Taking note of technology


Even though it’s summer, school is still in session for many. With new classes comes technology, which is now a staple in classrooms. More than 14.2 million computers, or 1 computer for every four students, are available for classroom use in schools across America, according to a U.S. Census report.

College students frequently use laptops during classes and many use mobile devices to take notes, manage schedules and coordinate projects. Study and note-taking apps are becoming increasingly important.

Chris Draney, a business management student from Bartlett, Ill., uses inClass, a study and organization app for the iPhone, to log his homework and exam dates. He uses it along with BYU’s app, which lists his schedule along with resources such as campus maps, directories, campus cameras and office hours.

“I love the BYU app because it can do just about anything short of taking a test for you,” Draney said.

Eric Udall attends Mesa Community College in Arizona and uses AK Notebook on his Android phone to take notes. He said he doesn’t have to use Wikipedia anymore since there is a Google search shortcut within the app.

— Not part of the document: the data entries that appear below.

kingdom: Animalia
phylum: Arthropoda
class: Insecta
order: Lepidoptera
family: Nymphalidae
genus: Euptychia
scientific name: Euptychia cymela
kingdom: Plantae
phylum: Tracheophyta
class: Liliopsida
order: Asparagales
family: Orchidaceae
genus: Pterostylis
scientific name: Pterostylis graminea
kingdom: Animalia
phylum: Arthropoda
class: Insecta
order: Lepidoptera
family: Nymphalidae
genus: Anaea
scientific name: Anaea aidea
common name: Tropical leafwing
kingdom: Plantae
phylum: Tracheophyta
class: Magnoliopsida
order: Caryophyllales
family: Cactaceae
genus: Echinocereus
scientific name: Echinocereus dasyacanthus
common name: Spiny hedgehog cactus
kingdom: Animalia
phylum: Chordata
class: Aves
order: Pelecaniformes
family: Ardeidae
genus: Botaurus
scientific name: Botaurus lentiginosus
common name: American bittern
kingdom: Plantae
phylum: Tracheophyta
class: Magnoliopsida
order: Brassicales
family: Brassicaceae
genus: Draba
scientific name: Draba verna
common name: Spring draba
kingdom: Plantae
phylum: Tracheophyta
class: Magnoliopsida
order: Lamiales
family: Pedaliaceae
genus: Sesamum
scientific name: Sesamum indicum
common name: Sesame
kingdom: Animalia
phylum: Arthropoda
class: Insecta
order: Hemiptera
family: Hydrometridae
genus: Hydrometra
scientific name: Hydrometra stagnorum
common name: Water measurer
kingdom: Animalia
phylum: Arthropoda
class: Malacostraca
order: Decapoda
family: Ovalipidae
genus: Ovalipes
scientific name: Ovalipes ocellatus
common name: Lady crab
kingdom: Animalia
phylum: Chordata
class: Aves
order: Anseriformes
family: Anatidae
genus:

“It’s super simple and clean, so it’s easy to use,” Udall said. “I’m all about simplicity.”

He also uses Android’s calendar app to organize his schedule, and said receiving reminders for events along with being able to write things down whenever he needs is a big advantage to the apps.

Note-taking and organization apps are not just limited to students. Just as technology use is frequent in the classroom, it is increasing in the boardroom as well, especially in the form of smartphones and tablets.

Ritu Raj is a self-confessed note-taking app junkie from San Francisco. Owner of Orchestrator Mail, a platform that organizes email messages into projects and tasks, Raj said the most important thing about a note-taking or organizational app is its compatibility across devices.

“I do a lot of things with a lot of people,” he said. “That’s what my life is.”

Raj said for him, using apps like Simplenote and OrchestratorMail makes his life more simple and eases his anxiety. He plans and tracks his goals and projects, and through technology, Raj has his notes at his fingertips along with collaborators’ progress on shared tasks. However, Raj does have one app he always returns to.

“I’m addicted to Evernote,” he said.

Although everyone seems to have a favorite study or organizational app, here are a few worth checking out:

inClass: A scheduling app, inClass allows users to plan classes and homework assignments along with taking notes and setting reminders.

AK Notepad: This app allows users to organize notes with hashtags as well as sharing them through social media or over texts. Users can also pin important notes to their phones’ home screens.

Evernote: This app which allows users to sync notes over the cloud, record audio notes, share single notes or entire notebooks, scan items and clip items from websites to insert into notes. Evernote works with several other platforms and has added additional apps such as Peek, which turns notes into flashcards for studying.

Springpad: Unlike Simplenote, Springpad is available on both Apple and Android smartphones and tablets. A strong competitor of Evernote, it also allows its users to scan items, share notes with friends and sync with multiple devices.